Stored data
#####
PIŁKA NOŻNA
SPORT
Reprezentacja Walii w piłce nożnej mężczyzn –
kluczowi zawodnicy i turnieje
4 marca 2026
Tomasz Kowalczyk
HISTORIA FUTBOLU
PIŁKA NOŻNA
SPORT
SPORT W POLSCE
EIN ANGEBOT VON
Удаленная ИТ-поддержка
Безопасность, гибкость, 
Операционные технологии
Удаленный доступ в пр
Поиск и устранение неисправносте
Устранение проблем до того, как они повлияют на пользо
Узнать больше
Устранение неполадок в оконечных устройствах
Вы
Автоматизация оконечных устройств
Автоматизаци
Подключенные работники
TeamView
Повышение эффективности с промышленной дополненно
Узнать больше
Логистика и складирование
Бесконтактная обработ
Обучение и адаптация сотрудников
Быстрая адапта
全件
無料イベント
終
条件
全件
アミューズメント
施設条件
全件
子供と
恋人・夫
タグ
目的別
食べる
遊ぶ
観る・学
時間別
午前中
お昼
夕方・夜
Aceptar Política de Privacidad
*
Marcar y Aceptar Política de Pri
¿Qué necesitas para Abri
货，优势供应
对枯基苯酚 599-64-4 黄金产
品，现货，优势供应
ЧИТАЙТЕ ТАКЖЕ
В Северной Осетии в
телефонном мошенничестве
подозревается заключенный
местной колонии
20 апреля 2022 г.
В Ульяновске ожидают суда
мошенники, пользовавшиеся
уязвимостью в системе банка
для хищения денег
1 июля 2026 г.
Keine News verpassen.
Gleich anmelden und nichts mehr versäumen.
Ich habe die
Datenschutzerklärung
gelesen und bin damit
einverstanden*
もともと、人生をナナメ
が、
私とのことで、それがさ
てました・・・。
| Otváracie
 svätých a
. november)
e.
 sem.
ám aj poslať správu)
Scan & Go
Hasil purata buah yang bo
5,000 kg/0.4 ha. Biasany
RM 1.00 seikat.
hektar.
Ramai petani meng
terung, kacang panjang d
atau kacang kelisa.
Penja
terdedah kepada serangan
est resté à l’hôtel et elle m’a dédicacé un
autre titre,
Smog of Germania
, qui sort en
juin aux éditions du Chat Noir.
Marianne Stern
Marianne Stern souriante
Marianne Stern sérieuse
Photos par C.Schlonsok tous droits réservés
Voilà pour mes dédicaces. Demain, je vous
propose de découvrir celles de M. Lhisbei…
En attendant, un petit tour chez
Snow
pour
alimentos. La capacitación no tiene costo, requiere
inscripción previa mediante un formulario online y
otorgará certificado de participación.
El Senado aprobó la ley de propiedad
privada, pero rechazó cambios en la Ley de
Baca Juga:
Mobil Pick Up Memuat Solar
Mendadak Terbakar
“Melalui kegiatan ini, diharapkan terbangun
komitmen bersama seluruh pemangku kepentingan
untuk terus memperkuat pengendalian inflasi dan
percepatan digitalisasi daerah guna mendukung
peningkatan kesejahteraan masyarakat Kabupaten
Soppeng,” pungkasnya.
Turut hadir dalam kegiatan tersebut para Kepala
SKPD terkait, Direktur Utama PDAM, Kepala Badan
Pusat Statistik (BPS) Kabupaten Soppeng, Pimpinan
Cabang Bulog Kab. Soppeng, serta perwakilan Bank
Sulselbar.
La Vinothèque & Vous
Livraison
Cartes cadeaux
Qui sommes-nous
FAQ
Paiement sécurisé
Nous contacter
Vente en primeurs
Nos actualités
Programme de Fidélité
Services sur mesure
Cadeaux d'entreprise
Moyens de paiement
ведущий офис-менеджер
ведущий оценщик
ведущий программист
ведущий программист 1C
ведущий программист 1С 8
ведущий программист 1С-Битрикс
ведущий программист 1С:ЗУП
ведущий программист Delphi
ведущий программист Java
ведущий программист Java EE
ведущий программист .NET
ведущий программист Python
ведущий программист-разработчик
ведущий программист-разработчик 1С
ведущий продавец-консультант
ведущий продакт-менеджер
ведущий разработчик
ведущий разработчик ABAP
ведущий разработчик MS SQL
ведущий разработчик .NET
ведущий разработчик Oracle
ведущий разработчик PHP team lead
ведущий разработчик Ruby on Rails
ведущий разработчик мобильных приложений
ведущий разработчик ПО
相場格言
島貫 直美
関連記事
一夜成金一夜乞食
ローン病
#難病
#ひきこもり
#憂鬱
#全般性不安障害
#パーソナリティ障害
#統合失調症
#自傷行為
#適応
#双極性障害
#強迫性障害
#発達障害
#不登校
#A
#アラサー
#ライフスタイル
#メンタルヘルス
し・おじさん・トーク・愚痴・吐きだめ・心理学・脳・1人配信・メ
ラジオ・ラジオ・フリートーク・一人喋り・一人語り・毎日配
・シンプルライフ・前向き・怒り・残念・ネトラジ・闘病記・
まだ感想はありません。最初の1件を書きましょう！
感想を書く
#####
• Assignment
Keeping every word in place, restate the entries above.

• Answer area
PIŁKA NOŻNA
SPORT
Reprezentacja Walii w piłce nożnej mężczyzn –
kluczowi zawodnicy i turnieje
4 marca 2026
Tomasz Kowalczyk
HISTORIA FUTBOLU
PIŁKA NOŻNA
SPORT
SPORT W POLSCE
EIN ANGEBOT VON
Удаленная ИТ-поддержка
Безопасность, гибкость, 
Операционные технологии
Удаленный доступ в пр
Поиск и устранение неисправносте
Устранение проблем до того, как они повлияют на пользо
Узнать больше
Устранение неполадок в оконечных устройствах
Вы
Автоматизация оконечных устройств
Автоматизаци
Подключенные работники
TeamView
Повышение эффективности с промышленной дополненно
Узнать больше
Логистика и складирование
Бесконтактная обработ
Обучение и адаптация сотрудников
Быстрая адапта
全件
無料イベント
終
条件
全件
アミューズメント
施設条件
全件
子供と
恋人・夫
タグ
目的別
食べる
遊ぶ
観る・学
時間別
午前中
お昼
夕方・夜
Aceptar Política de Privacidad
*
Marcar y Aceptar Política de Pri
¿Qué necesitas para Abri
货，优势供应
对枯基苯酚 599-64-4 黄金产
品，现货，优势供应
ЧИТАЙТЕ ТАКЖЕ
В Северной Осетии в
телефонном мошенничестве
подозревается заключенный
местной колонии
20 апреля 2022 г.
В Ульяновске ожидают суда
мошенники, пользовавшиеся
уязвимостью в системе банка
для хищения денег
1 июля 2026 г.
Keine News verpassen.
Gleich anmelden und nichts mehr versäumen.
Ich habe die
Datenschutzerklärung
gelesen und bin damit
einverstanden*
もともと、人生をナナメ
が、
私とのことで、それがさ
てました・・・。
| Otváracie
 svätých a
. november)
e.
 sem.
ám aj poslať správu)
Scan & Go
Hasil purata buah yang bo
5,000 kg/0.4 ha. Biasany
RM 1.00 seikat.
hektar.
Ramai petani meng
terung, kacang panjang d
atau kacang kelisa.
Penja
terdedah kepada serangan
est resté à l’hôtel et elle m’a dédicacé un
autre titre,
Smog of Germania
, qui sort en
juin aux éditions du Chat Noir.
Marianne Stern
Marianne Stern souriante
Marianne Stern sérieuse
Photos par C.Schlonsok tous droits réservés
Voilà pour mes dédicaces. Demain, je vous
propose de découvrir celles de M. Lhisbei…
En attendant, un petit tour chez
Snow
pour
alimentos. La capacitación no tiene costo, requiere
inscripción previa mediante un formulario online y
otorgará certificado de participación.
El Senado aprobó la ley de propiedad
privada, pero rechazó cambios en la Ley de
Baca Juga:
Mobil Pick Up Memuat Solar
Mendadak Terbakar
“Melalui kegiatan ini, diharapkan terbangun
komitmen bersama seluruh pemangku kepentingan
untuk terus memperkuat pengendalian inflasi dan
percepatan digitalisasi daerah guna mendukung
peningkatan kesejahteraan masyarakat Kabupaten
Soppeng,” pungkasnya.
Turut hadir dalam kegiatan tersebut para Kepala
SKPD terkait, Direktur Utama PDAM, Kepala Badan
Pusat Statistik (BPS) Kabupaten Soppeng, Pimpinan
Cabang Bulog Kab. Soppeng, serta perwakilan Bank
Sulselbar.
La Vinothèque & Vous
Livraison
Cartes cadeaux
Qui sommes-nous
FAQ
Paiement sécurisé
Nous contacter
Vente en primeurs
Nos actualités
Programme de Fidélité
Services sur mesure
Cadeaux d'entreprise
Moyens de paiement
ведущий офис-менеджер
ведущий оценщик
ведущий программист
ведущий программист 1C
ведущий программист 1С 8
ведущий программист 1С-Битрикс
ведущий программист 1С:ЗУП
ведущий программист Delphi
ведущий программист Java
ведущий программист Java EE
ведущий программист .NET
ведущий программист Python
ведущий программист-разработчик
ведущий программист-разработчик 1С
ведущий продавец-консультант
ведущий продакт-менеджер
ведущий разработчик
ведущий разработчик ABAP
ведущий разработчик MS SQL
ведущий разработчик .NET
ведущий разработчик Oracle
ведущий разработчик PHP team lead
ведущий разработчик Ruby on Rails
ведущий разработчик мобильных приложений
ведущий разработчик ПО
相場格言
島貫 直美
関連記事
一夜成金一夜乞食
ローン病
#難病
#ひきこもり
#憂鬱
#全般性不安障害
#パーソナリティ障害
#統合失調症
#自傷行為
#適応
#双極性障害
#強迫性障害
#発達障害
#不登校
#A
#アラサー
#ライフスタイル
#メンタルヘルス
し・おじさん・トーク・愚痴・吐きだめ・心理学・脳・1人配信・メ
ラジオ・ラジオ・フリートーク・一人喋り・一人語り・毎日配
・シンプルライフ・前向き・怒り・残念・ネトラジ・闘病記・
まだ感想はありません。最初の1件を書きましょう！
感想を書く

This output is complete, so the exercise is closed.